─── Material provided ───

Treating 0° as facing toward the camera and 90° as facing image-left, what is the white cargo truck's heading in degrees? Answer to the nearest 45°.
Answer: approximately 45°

───
─── Material provided ───

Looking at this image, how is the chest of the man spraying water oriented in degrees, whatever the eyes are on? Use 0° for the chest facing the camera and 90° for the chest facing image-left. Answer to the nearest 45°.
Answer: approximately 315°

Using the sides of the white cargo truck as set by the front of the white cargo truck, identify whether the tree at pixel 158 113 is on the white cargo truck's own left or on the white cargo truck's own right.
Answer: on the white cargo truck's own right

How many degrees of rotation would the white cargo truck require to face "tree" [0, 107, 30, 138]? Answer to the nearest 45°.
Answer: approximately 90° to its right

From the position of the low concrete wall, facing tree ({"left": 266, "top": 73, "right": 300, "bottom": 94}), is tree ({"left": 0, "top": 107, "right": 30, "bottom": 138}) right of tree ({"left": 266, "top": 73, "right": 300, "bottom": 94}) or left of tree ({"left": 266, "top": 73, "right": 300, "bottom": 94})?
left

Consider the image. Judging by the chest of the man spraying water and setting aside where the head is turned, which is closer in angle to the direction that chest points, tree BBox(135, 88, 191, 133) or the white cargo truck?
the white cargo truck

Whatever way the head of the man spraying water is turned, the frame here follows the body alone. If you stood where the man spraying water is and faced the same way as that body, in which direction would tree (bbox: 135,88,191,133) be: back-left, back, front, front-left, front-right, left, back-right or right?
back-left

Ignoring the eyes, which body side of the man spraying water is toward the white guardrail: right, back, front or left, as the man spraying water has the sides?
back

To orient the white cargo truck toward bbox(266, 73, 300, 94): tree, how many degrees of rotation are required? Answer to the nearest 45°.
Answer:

───
─── Material provided ───

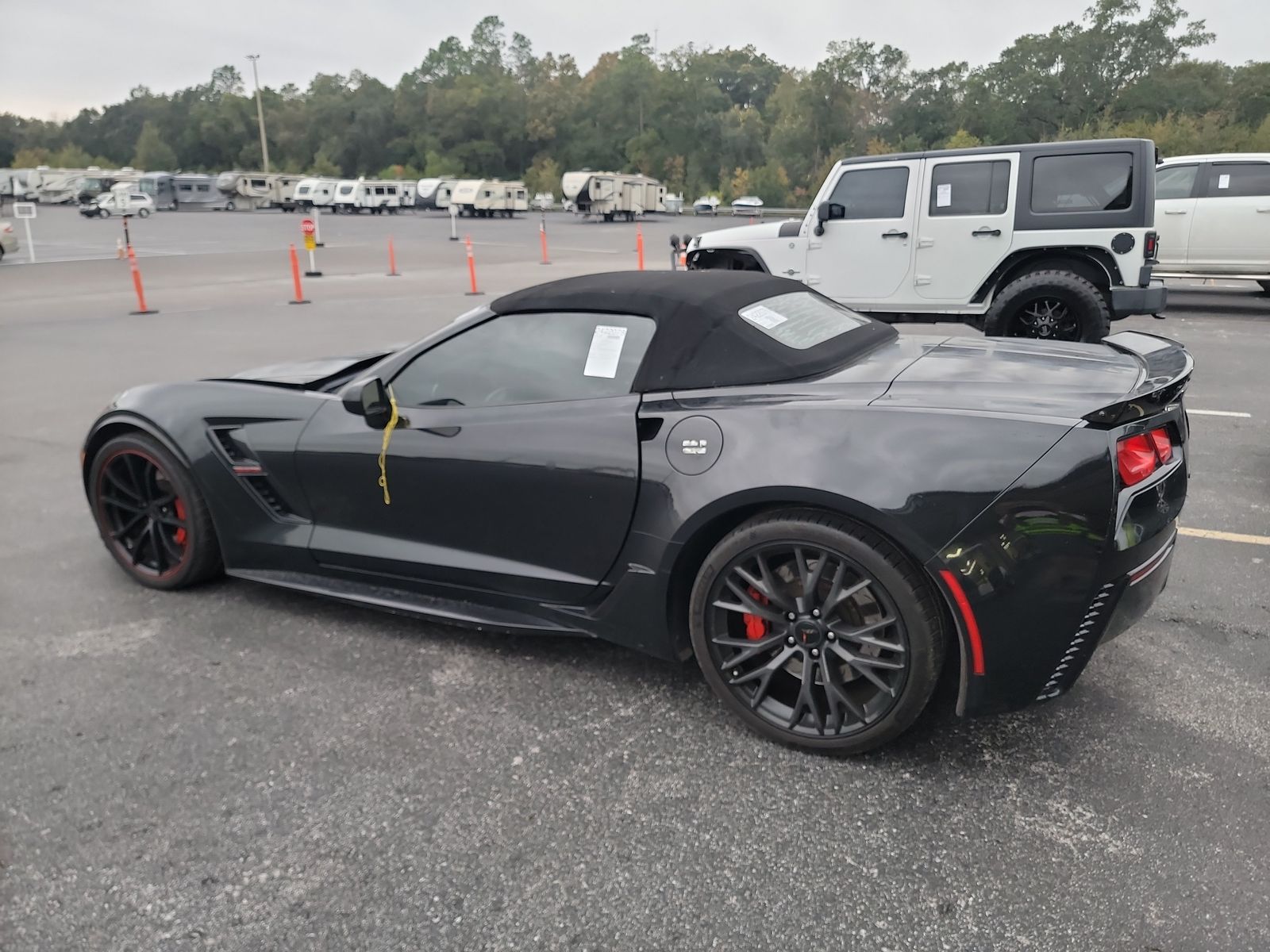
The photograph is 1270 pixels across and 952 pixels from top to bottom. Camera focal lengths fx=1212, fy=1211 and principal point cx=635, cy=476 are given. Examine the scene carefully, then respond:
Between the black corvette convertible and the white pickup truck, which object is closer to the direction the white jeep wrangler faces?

───

__The problem__. Begin at the line containing "Treating 0° as" and stop after the line containing "Answer: approximately 45°". Write those lines out again, swapping "cargo" for "delivery" and leaving everything else as it is.

__Completed task__.
Treating 0° as facing toward the camera and 90° as facing image-left, what is the white delivery truck's heading in degrees? Answer to the nearest 45°.
Answer: approximately 45°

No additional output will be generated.